Courtesy of Pam Martens.
Hillary Clinton just can’t catch a break. As her self-inflicted imbroglio over erasing 30,000 emails involving her time as Secretary of State continues to command press attention, the April issue of Harper’s Magazine is focusing gasp-worthy attention on the “loan-sharking” business that Bill Clinton, as President, assisted in transforming into the too-big-to-fail Citigroup that played a leading role in bringing the country to the brink of financial collapse in 2008.
Janet Yellen’s Fed can’t be too happy either about the revelations. The Fed just gave Citigroup a clean bill of health last week under its so-called rigorous stress tests and is allowing the bank to spend like a drunken sailor, raising its dividend 400 percent with permission to buy back as much as $7.8 billion of its own stock. The Fed’s qualitative portion of the stress test is said to look at both risk controls and the internal culture of the bank. Citigroup remains under multiple criminal investigations for money laundering and involvement in rigging currency markets. Apparently, in the Fed’s eyes, this is now de rigueur on Wall Street.
Harper’s six-page article jolts the reader with nugget after nugget unearthed from Citigroup’s unseemly history – facts that both the Clintons and the Fed would no doubt prefer to stay buried. This epistle to greed and excess and regulatory hubris is written by Andrew Cockburn, Harper’s Washington Editor and a man well credentialed to do it justice. Cockburn and his wife, Leslie Cockburn, co-produced the documentary, American Casino, which provided an in-depth look at the players behind the 2008 financial collapse. Cockburn’s father, Claud Cockburn, was on the scene in 1929, covering the epic crash for the London Times. (His memoir of Black Thursday on Wall Street in 1929 can be read here.)
The Harper’s article is subtitled “The catastrophic incompetence of Citigroup,” obviously a tongue-in-cheek assessment since Cockburn meticulously documents the serial charges of crimes at Citigroup as a business model.
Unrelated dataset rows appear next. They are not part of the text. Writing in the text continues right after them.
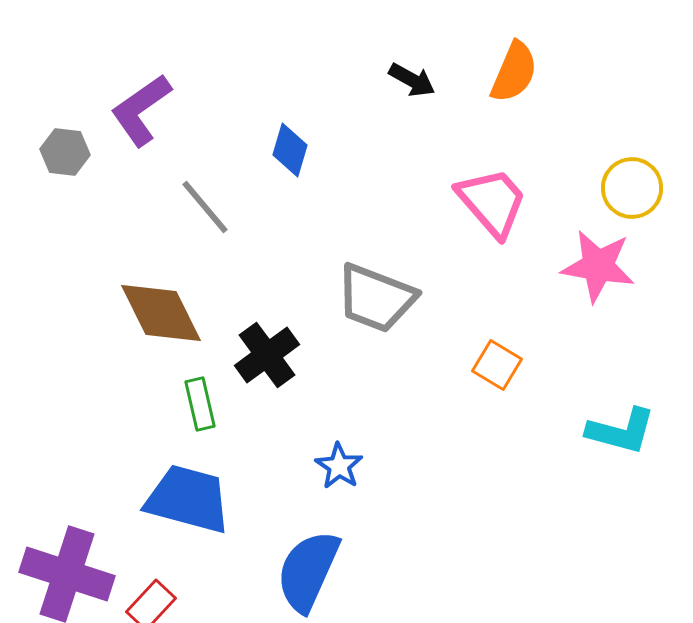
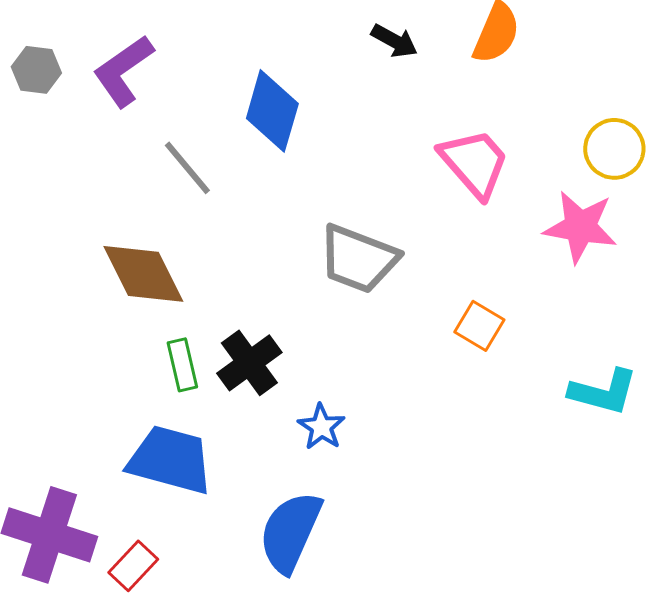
blue diamond: (290, 150) -> (272, 111), size x1.5
gray hexagon: (65, 152) -> (36, 70), moved
black cross: (267, 355) -> (249, 363), moved

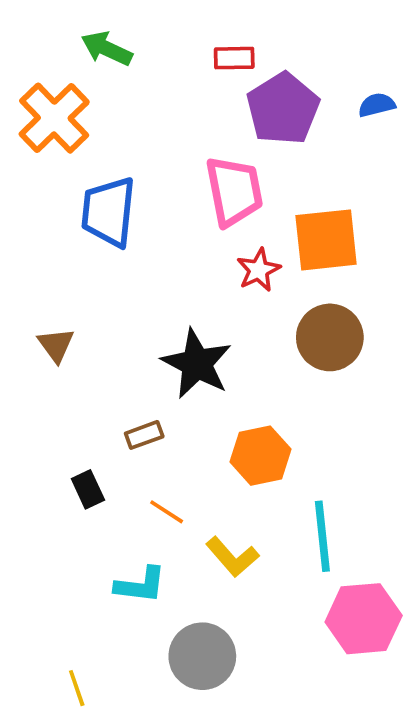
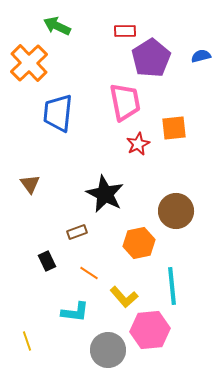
orange square: (326, 240) -> (174, 128), size x0.7
brown circle: (330, 337) -> (176, 211), moved
pink hexagon: (364, 619) -> (150, 330), moved
yellow line: (77, 688) -> (27, 341), moved

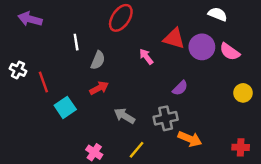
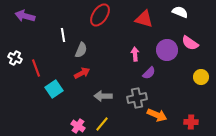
red triangle: (174, 38) -> (144, 19), moved
purple circle: (202, 47) -> (167, 50), moved
pink arrow: (146, 57) -> (135, 54), moved, turned 32
gray arrow: (124, 116) -> (103, 96), turned -30
red cross: (241, 147) -> (191, 122), moved
yellow line: (137, 150) -> (102, 124), moved

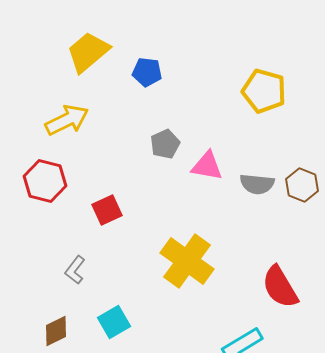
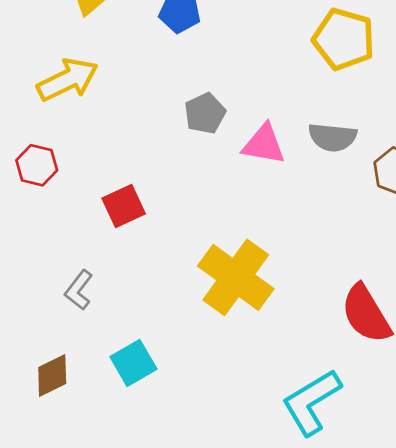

Cockburn traces the history of how Sandy Weill parlayed Commercial Credit through a series of mergers that, thanks to the repeal of the Glass-Steagall Act by President Clinton, culminated in the too-big-to-fail Citigroup. The banking behemoth replicated the exact model that brought on the 1929 crash and Great Depression by holding savings deposits while being allowed to gamble with the deposits in wild speculations on Wall Street.